◆ Source document:

Irish Rail workers who are set to bring services to a standstill on Wednesday will end up with an average wage of almost €61,000 if they get the pay rise they are demanding.

The average salary for the workforce of 3,800 staff now stands at €54,647, according to figures supplied by the commercial semi-state company.

If they get the pay rise they want, worth 3.75pc a year for three years, this means their average salary will increase by €6,148 to €60,795.

Drivers, whose pay starts at €43,716 and rises to €55,238 in increments after 10 years, would see their pay rise to more than €61,000, while mid-ranking executives and station managers' wages would reach more than €70,000. The increases sought by employees in all grades would cost just under €43m. Irish Rail claims this would bring it to the brink of insolvency.

Up to 155,000 passengers a day will be hit when services grind to a halt on Wednesday, including 70,000 Dart passengers, 45,000 on Commuter services and 40,000 on InterCity routes.

Workers want the same pay rise that was given to Luas and Dublin Bus drivers following weeks of crippling strikes.

One of the strike dates is the day of the World Cup play-off game against Denmark. Photo: Stephen McCarthy/Sportsfile
One of the strike dates is the day of the World Cup play-off game against Denmark. Photo: Stephen McCarthy/Sportsfile

Talks on the pay claim broke down at the Workplace Relations Commission earlier this month when the company refused to budge from an offer of 1.75pc a year. However, union sources claimed that a 2.5pc pay hike was on the table but was pulled at the 11th hour.

The company said it only tabled a 1.75pc offer with strings attached, which included the redeployment of "surplus" staff.

It is understood unions would accept a separate 1.15pc pay rise recommended by the Labour Court to reward drivers for past productivity could be included in a settlement.

Irish Rail has warned that it is in a precarious financial position and insolvency is looming if it makes further losses.

◆ Task set:
**a.** List every percentage pay rise figure given in the article on the Irish Rail pay dispute.
**b.** Write the next part of the article on the Irish Rail pay dispute, picking up after its final sentence.
The records play no part in any of the tasks.

◆ Records:

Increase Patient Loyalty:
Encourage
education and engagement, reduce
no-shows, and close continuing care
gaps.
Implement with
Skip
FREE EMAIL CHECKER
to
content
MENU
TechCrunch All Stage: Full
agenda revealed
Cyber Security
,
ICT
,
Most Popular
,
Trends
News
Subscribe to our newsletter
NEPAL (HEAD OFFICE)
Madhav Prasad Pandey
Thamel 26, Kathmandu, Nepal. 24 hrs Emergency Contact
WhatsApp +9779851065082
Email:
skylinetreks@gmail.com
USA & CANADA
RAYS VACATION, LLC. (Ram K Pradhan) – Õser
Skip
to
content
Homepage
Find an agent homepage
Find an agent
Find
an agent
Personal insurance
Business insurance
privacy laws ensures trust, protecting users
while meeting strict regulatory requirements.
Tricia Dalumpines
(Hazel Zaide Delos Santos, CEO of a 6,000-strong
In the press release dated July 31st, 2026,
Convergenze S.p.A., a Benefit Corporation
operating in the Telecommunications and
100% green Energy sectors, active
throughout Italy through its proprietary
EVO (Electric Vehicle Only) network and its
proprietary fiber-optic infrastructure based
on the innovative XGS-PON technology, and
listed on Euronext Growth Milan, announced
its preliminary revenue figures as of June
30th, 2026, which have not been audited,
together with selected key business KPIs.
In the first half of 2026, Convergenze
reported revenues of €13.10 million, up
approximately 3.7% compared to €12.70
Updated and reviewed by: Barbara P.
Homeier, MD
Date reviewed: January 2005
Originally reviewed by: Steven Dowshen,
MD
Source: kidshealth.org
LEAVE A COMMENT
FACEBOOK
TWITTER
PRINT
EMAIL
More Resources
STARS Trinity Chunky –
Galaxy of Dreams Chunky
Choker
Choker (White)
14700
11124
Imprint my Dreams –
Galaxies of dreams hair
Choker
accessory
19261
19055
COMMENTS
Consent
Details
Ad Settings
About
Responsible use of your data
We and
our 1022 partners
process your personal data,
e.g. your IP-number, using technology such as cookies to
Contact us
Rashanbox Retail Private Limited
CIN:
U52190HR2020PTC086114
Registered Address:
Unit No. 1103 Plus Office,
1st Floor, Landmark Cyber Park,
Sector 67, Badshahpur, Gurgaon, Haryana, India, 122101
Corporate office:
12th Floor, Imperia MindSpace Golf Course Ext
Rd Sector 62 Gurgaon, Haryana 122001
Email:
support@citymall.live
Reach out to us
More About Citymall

◆ Expected outputs:
**a.**
- 3.75pc a year for three years, the rise the workers are demanding
- 1.75pc a year, the offer the company refused to move from
- 2.5pc, which union sources claimed was on the table before being pulled
- 1.15pc, the separate rise recommended by the Labour Court for past productivity

**b.**
Dermot O'Leary, general secretary of the National Bus and Rail Union, said: "It doesn't take a mathematical genius to calculate that a percentile increase to any accumulative figure will increase the average which previously applied.

"However, if there is a genuine concern among the senior management team at Irish Rail that the average will increase, then it is very much within their gift to, at least in part, reduce the impact of increasing the average by volunteering to step away from receiving any benefit from any resultant pay increase achieved by the trade unions."

A Rail Review by the National Transport Authority and Irish Rail last year said it was underfunded by more than €100m a year.

It sets out options to address this, including line closures, which are being considered by the Government and National Transport Authority (NTA).

However, a spokesperson for Irish Rail said the funding was required to keep infrastructure and services at a "steady state" level, and was not being sought to resolve industrial relations issues.

Last week, Irish Rail's chairperson designate Frank Allen said he was confident the Department of Transport understood the need for the extra funding, but he was waiting for confirmation.

Unions claim their members are being asked to subsidise the company by being denied the pay rise since the NTA has accepted it is under resourced.

Irish Rail workers start five days of strike action on Wednesday. The strike dates are November 1, 7, 14, 23 and December 8.